We all know the NBA needs specialists, and that this is a request asked particularly of non-American players who haven’t the status in the ‘States to claim balls and minutes while they’re newly arrived from Europe. Then, by fighting for minutes against and using smarts beyond the US players, young European players soon present more balanced games week to week to increase their stay on floor, even if sometimes months are needed before someone notices.
Now that European basketball has grown up, these rules are no longer necessarily valid, because the gap between a Dirk Nowitzki and a Kevin Garnett – technically – isn’t as wide as 10-15 years ago. It’s easy to see a European star going to the NBA and playing the same basketball played before, with nearly the same minutes and responsibilities: This was the case with Pau Gasol, Hedo Turkoglu, Jose Calderon, Andrea Bargnani, and Luis Scola.
In contrast is Danilo Gallinari. As the no. 6 overall pick of the 2008 NBA Draft, Gallinari came to New York as probably the best 20-year-old swingman of his class, with a Euroleague 2008 Rising Star Trophy on his résumé. A mixture of height, sweet hands, quick feet and impudence, we used to say the former Milano forward was ready to follow in the footsteps of Turkoglu, the player he most closely resembled in skill. After a bad season characterized by his own back problems and the Knicks’ continuing struggles, Gallinari is today a new man.

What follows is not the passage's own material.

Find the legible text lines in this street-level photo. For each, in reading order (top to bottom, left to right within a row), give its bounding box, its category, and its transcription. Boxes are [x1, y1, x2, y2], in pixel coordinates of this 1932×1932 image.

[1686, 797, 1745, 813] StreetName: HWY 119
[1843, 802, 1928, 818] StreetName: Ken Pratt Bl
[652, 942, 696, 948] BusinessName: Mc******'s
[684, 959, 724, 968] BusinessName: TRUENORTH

He’s a starter – in place of Al Harrington, who went for 20.7 and 6.3 rebounds per game last year –averaging 13.1 points. No matter: New York would be losing anyway, and coach Mike D’Antoni emphasizes Gallinari’s development instead. You’re free to think that this is merely another way to keep attention to his disastrous team far from the Garden, or maybe it’s a tactic suggesting to Lebron James and other 2010 free agents, “Hey, come to the Big Apple, we’ve a star-in-waiting!”
OK, Gallinari’s improved a lot, but it’s his type of play that doesn’t convince at all. What has remained from that wonderful boy able to play the inside-out game, run the floor, and score from either from the low- or the high-post? “Gallinari is the best shooter in the League, the most polished I’ve ever coached” goes D’Antoni’s thought often-expressed to his player and to the media. Simple. Now, who takes advantage of a similar situation? Does Gallinari really step up as NBA player by taking 65% of his field goals (110 of 179 made) from beyond the arc? Is New York getting themost out of the Italian this way?
In part, the answer can be seen in the terrible 3-14 record with which the Knicks have begun their season, or if you like in the inability (maybe better to say “insecurity”) which with Gallinari is putting the ball on the floor, no longer accustomed as he is to doing such; Gallinari’s offensive efficiency is due to three-pointers and tap-ins, second-chance points he scores near the basket thanks to his 208-cm height.
The point is that Gallinari has become a very dangerous (or “natural” in D’Antoni’s words) shooter from distance, going 43.6% from beyond the arc after 17 games, so he feels no need to penetrate the middle and do all the other tasks a pure small forward is supposed to do. When Hedo Turkoglu landed in the US, he was a point forward without long-distance range; during his ten NBA years he has been working on that lack (culminating in a 41.3% success rate last year with Orlando), but Turkoglu’s trademarks and style of play have never changed. Gallinari’s not following Turkoglu’s path, and now he’s closer to a Juan Carlos Navarro, another scorer who returned to Europe when he understood he could score in double figures just by shooting from outside: Twelve months after his arrival to the Memphis Grizzlies, Navarro preferred a starring role in Barcelona to a specialist’s in Tennessee.
Summer 2010 is the key for “Gallo.” If Lebron James – or Chris Bosh, Dwyane Wade, Joe Johnson, etc. – won’t come to New York, the Knicks would confirm themselves as one of the losing teams in the league (because their sure 2010 lottery pick in the draft goes to the Utah Jazz) and Gallinari could feel as though he’s wasted two years for nothing. Consider Navarro’s example: Specializing for a contender is not the same as playing the specialist on a 20-win-a-year club. Rudy Fernandez, whose potential isn’t smaller than Gallinari’s, has comprehended that, and his 79 shots from the distance on 127 field goals made (a 62% rate) are radically different from those made by the Italian: Fernandez is now the sixth man on a winning team, often plays when it counts, and will be co-star on a Western Conference contender.
Again, at the moment, what is Danilo Gallinari?